Neanderthals may have been smarter than homo sapiens, a new study has found, and bad timing may have been the reason they went extinct.
Let’s be honest, we all kind of look down on Neanderthals as sort of our “dumb” cousins who couldn’t hack it and went extinct. But a remarkable new study claims that Neanderthals might have been the smart ones, and we just simply figured out a way to outlast them.
In a new paper, scientists described how these ancient hominins who lived in Europe and Asia for 300,000 years actually created their own tools and jewelry, and even cared for their elderly. But after Homo sapiens began to mix with Homo neanderthalensis populations, the latter disappeared.

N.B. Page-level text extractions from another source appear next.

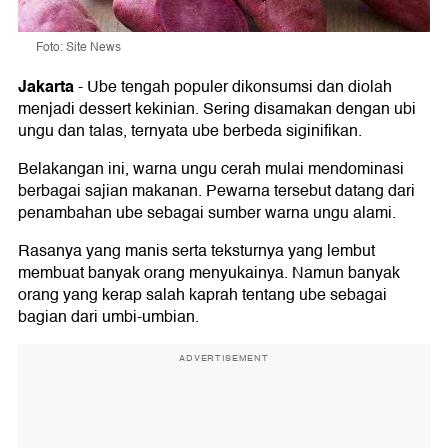
Foto: Site News
Jakarta
-
Ube tengah populer dikonsumsi dan diolah
menjadi dessert kekinian. Sering disamakan dengan ubi
ungu dan talas, ternyata ube berbeda siginifikan.
Belakangan ini, warna ungu cerah mulai mendominasi
berbagai sajian makanan. Pewarna tersebut datang dari
penambahan ube sebagai sumber warna ungu alami.
Rasanya yang manis serta teksturnya yang lembut
membuat banyak orang menyukainya. Namun banyak
orang yang kerap salah kaprah tentang ube sebagai
bagian dari umbi-umbian.
ADVERTISEMENT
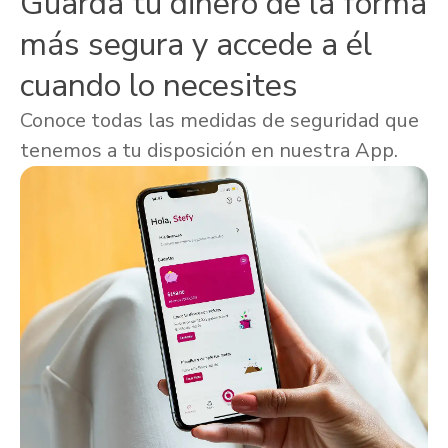
Guarda tu dinero de la forma
más segura y accede a él
cuando lo necesites
Conoce todas las medidas de seguridad que
tenemos a tu disposición en nuestra App.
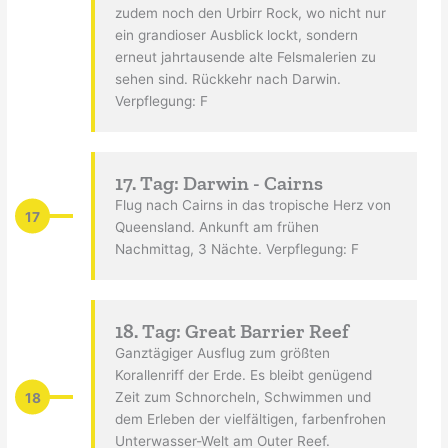
zudem noch den Urbirr Rock, wo nicht nur
ein grandioser Ausblick lockt, sondern
erneut jahrtausende alte Felsmalerien zu
sehen sind. Rückkehr nach Darwin.
Verpflegung: F
17. Tag: Darwin - Cairns
Flug nach Cairns in das tropische Herz von
17
Queensland. Ankunft am frühen
Nachmittag, 3 Nächte. Verpflegung: F
18. Tag: Great Barrier Reef
Ganztägiger Ausflug zum größten
Korallenriff der Erde. Es bleibt genügend
18
Zeit zum Schnorcheln, Schwimmen und
dem Erleben der vielfältigen, farbenfrohen
Unterwasser-Welt am Outer Reef.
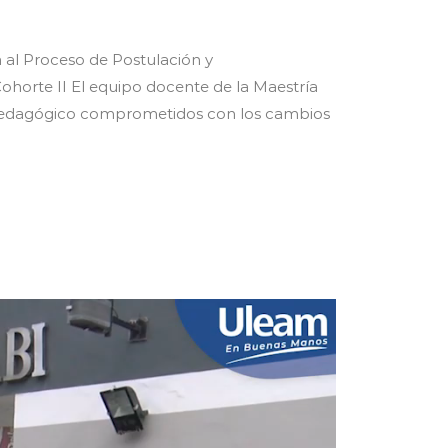
 al Proceso de Postulación y
ohorte II El equipo docente de la Maestría
o y pedagógico comprometidos con los cambios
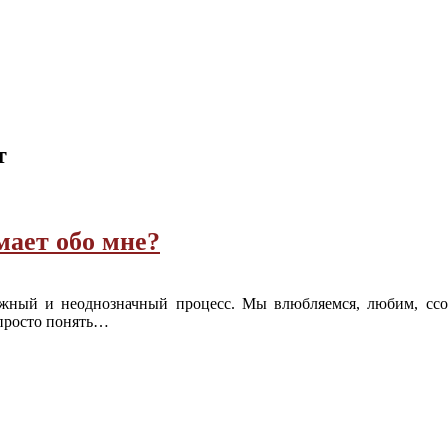
т
мает обо мне?
й и неоднозначный процесс. Мы влюбляемся, любим, ссори
 просто понять…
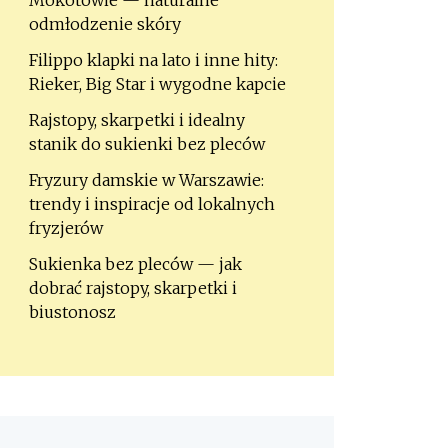
Mokotowie — naturalne
odmłodzenie skóry
Filippo klapki na lato i inne hity:
Rieker, Big Star i wygodne kapcie
Rajstopy, skarpetki i idealny
stanik do sukienki bez pleców
Fryzury damskie w Warszawie:
trendy i inspiracje od lokalnych
fryzjerów
Sukienka bez pleców — jak
dobrać rajstopy, skarpetki i
biustonosz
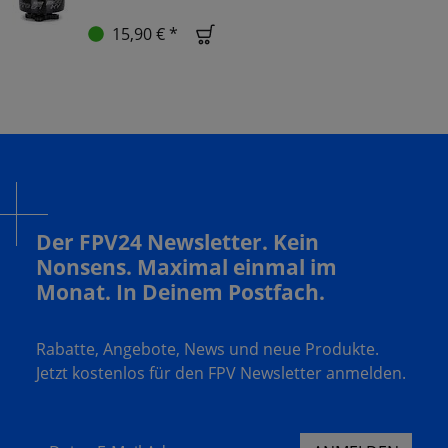
15,90 € *
Der FPV24 Newsletter. Kein
Nonsens. Maximal einmal im
Monat. In Deinem Postfach.
Rabatte, Angebote, News und neue Produkte.
Jetzt kostenlos für den FPV Newsletter anmelden.
Deine E-Mail Adresse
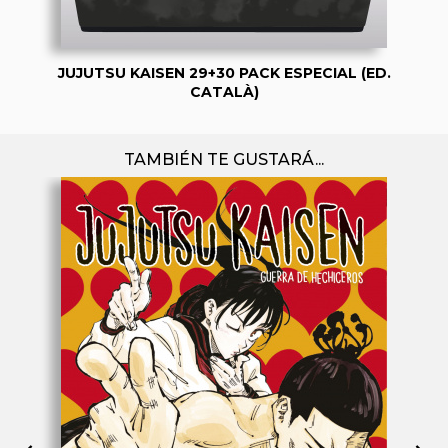
JUJUTSU KAISEN 29+30 PACK ESPECIAL (ED.
CATALÀ)
TAMBIÉN TE GUSTARÁ...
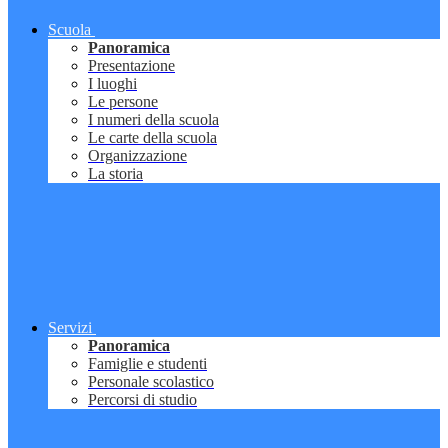
Scuola
Panoramica
Presentazione
I luoghi
Le persone
I numeri della scuola
Le carte della scuola
Organizzazione
La storia
Servizi
Panoramica
Famiglie e studenti
Personale scolastico
Percorsi di studio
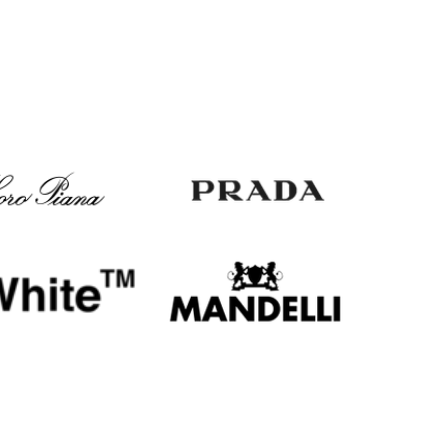
Italy
€
EUR
Latvia
€
EUR
Lithuania
€
EUR
Luxembourg
€
EUR
Netherlands
€
PLN
Poland
zł
EUR
Portugal
€
EUR
Romania
€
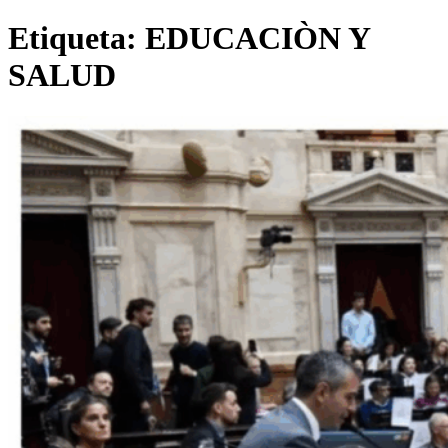
Etiqueta:
EDUCACIÒN Y
SALUD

Originally, scientists thought that Neanderthals just had something wrong with them, or perhaps were more vulnerable to disease. But the study, published in the journal Nature Communications, claims that it was just a combination of population dynamics and some bad timing. That may not sound like much, but back then it was enough to be the difference between extinction and survival.
“Most hypotheses in the heated debate about the Neanderthals’ replacement by modern humans highlight the role of environmental pressures or attribute the Neanderthals’ demise to competition with modern humans, who occupied the same ecological niche,” the abstract of the paper states. “The latter assume that modern humans benefited from some selective advantage over Neanderthals, which led to the their extinction. Here we show that a scenario of migration and selectively neutral species drift predicts the Neanderthals’ replacement.
“Our model offers a parsimonious alternative to those that invoke external factors or selective advantage, and represents a null hypothesis for assessing such alternatives. For a wide range of parameters, this hypothesis cannot be rejected. Moreover, we suggest that although selection and environmental factors may or may not have played a role in the inter-species dynamics of Neanderthals and modern humans, the eventual replacement of the Neanderthals was determined by the repeated migration of modern humans from Africa into Eurasia.”